The first is why a giant petrostate accused of greenwashing has been put in charge of Cop28.
The global mission to avert climate catastrophe is being chaired by Sultan Al Jaber, who is head of the UAE national oil company, ADNOC (Abu Dhabi National Oil Company), which is about to increase production from four million to five million barrels a day by 2027.
Doesn’t inspire you with an awful lot of confidence, does it? A bit like putting a major tobacco manufacturer in charge of an anti-smoking conference.
The other strange paradox is how the Cop28 organisers have seen fit to issue a statement saying that protests by climate activists would be allowed at the event.
Think more of a group of demonstrators herded into a pen rather than tens of thousands marching through downtown Dubai, as happened in Glasgow two years ago at Cop26.
That’s because protests – or rather gatherings of at least five people in a public place – are against UAE law, punishable by between one and three years in prison.
Imagine Bangladeshi delegates being marched off by police for complaining that 18 million of their fellow citizens will be displaced within the next 40 years due to rising sea levels.

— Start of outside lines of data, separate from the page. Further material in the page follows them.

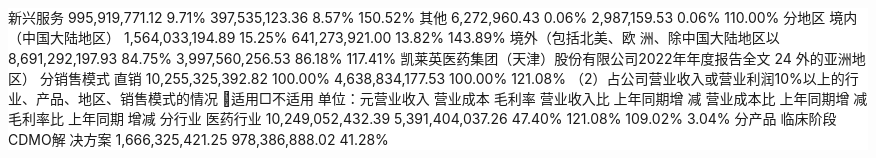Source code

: 新兴服务
995,919,771.12
9.71%
397,535,123.36
8.57%
150.52%
其他
6,272,960.43
0.06%
2,987,159.53
0.06%
110.00%
分地区
境内（中国大陆地区）
1,564,033,194.89
15.25%
641,273,921.00
13.82%
143.89%
境外（包括北美、欧
洲、除中国大陆地区以
8,691,292,197.93
84.75%
3,997,560,256.53
86.18%
117.41%
凯莱英医药集团（天津）股份有限公司2022年年度报告全文
24
外的亚洲地区）
分销售模式
直销
10,255,325,392.82
100.00%
4,638,834,177.53
100.00%
121.08%
（2）占公司营业收入或营业利润10%以上的行业、产品、地区、销售模式的情况
适用□不适用
单位：元营业收入
营业成本
毛利率
营业收入比
上年同期增
减
营业成本比
上年同期增
减
毛利率比
上年同期
增减
分行业
医药行业
10,249,052,432.39
5,391,404,037.26
47.40%
121.08%
109.02%
3.04%
分产品
临床阶段CDMO解
决方案
1,666,325,421.25
978,386,888.02
41.28%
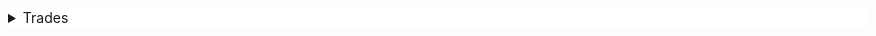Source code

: 
<details><summary>Trades</summary>

<code>In: 2022-03-23 11:13:00		Out: 2022-03-23 11:27:35		Total Position Time: 14:35		Total Move Up: 8.22		Total to Date: 8.22</code> <br />
<code>In: 2022-03-25 08:30:00		Out: 2022-03-25 08:49:55		Total Position Time: 19:55		Total Move Up: -1.26		Total to Date: 6.96</code> <br />
<code>In: 2022-03-30 11:30:00		Out: 2022-03-30 11:47:10		Total Position Time: 17:10		Total Move Up: -0.96		Total to Date: 6.00</code> <br />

With the annual climate crisis conference being a UN event, the Emiratis can hardly enforce a ban, and even they realise that carting off inhabitants of the Pacific nation Kiribati for complaining that yet more of their islands had gone underwater would not be a good look.
But it’s the mere fact that the tiny Gulf state has to make an announcement that protests will be allowed – for the duration of the event and during the hours that conference is sitting – that’s so incongruous.
Last year Cop27 was held in Egypt, where a ban on public protest has existed for almost a decade, ever since the country’s first democratically elected president was overthrown in an army coup.
A bit like the UAE, Egypt announced in advance that protests would be allowed before then corralling demonstrators into a small purpose-built area off a busy road, away from the conference centre.
It is grotesque that public discussion of an issue which attracts more protest than any other – and quite rightly so given how high the stakes are – should be held in countries where demonstrations are banned.
More than 50 prisoners are still behind bars a decade after a 2013 trial – dubbed the UAE-94 case – held at the peak of Arab Spring uprisings.
This saw 94 lawyers, professors, activists and students who had politely petitioned the government to institute democratic reforms subsequently tried for plotting to overthrow it and labelled “terrorists”. One man, Abdullah al-Helou, finished his sentence in 2017 but is still behind bars.
The human rights defender, Ahmed Mansoor, is serving a 10-year sentence for “insulting the status and prestige of the UAE and its symbols including its leaders.”
A Human Rights Watch report in 2021 reported: “He sleeps on the floor, denied a mattress or pillow, between four walls of a tiny solitary cell in a desert prison in the United Arab Emirates, a country which zealously strives to portray itself as tolerant and rights-respecting”.
So, I think it can be said, the UAE authorities don’t take kindly to people who demonstrate.
Many would argue that in order to tackle the climate crisis challenge you’ve got to have the big polluters on board. But does that mean that a country promising net zero emissions by 2050 while currently producing five million barrels of oil a day should be given hosting duties?
Like Rishi Sunak when he announced new oil and gas licences for the North Sea, the UAE’s pledges on emissions come with promises of carbon capture projects using technology which hasn’t been tested yet and which, while welcome, if it did work would only offset a tiny fraction of the damage being done.
Yes, huge petrostates are promising to invest in renewables to such a level they would eventually be the world’s biggest providers of green energy. But this transition – paid for by the huge profits they will make from the oil and gas industry – will take decades to come.
Unfortunately, we just don’t have that much time. According to a UN report last year, countries’ current policies would lead to an 11 per cent increase in emissions by 2030 from 2010 levels, but a reduction of 43 per cent from 2019 levels by 2030 is what’s needed if the target of limiting temperature rise to 1.5C above pre-industrial levels is to be met.
That will not happen if Cop28 turns into an expo for the fossil fuel industry.
Al Jaber’s bid to simultaneously ride two horses and take us to some kind of environmental nirvana has won some support, including from the US climate envoy, John Kerry.
As well as heading ADNOC, and being UAE’s minister of industry and advanced technology, Al Jaber is also chair of Masdar, a renewable energy firm operating in over 40 countries.
It has invested in mainly solar and wind projects with a capacity of displacing more than 19 million tonnes of cardon dioxide emissions annually, which it hopes to increase to seven times that by 2030.
But the main criticism of Al Jaber – who also doubled as his country’s envoy to Cop27 – is that he fails to address the need to phase out the use of fossil fuels, instead focusing on reducing fossil fuel emissions.
His own country is still unclear how it will meet its net zero targets by 2050, considering it has crude oil reserves of 111 billion barrels.
Al Jaber is welcoming to a global alliance of fossil fuel companies believing they can use carbon capture technology to offset the damage they are continuing to do to the planet.
Expect to hear a lot more about this at Cop28, with critics saying the technology for green hydrogen and carbon capture has not been tested on the scale needed.
Alok Sharma, who hosted Cop26 in Glasgow, has said we’ll be doing well if Dubai produces “a timeline on consigning fossil fuels to history”.
The question is really whether the Emiratis can be trusted. The respected campaigner, Nicholas McGeehan, of FairSquare, believes they cannot.
“The UAE cannot be taken at its word,” he said. “Human rights activists have known this for a very long time, and it is critical that climate activists recognise the UAE’s duplicity.”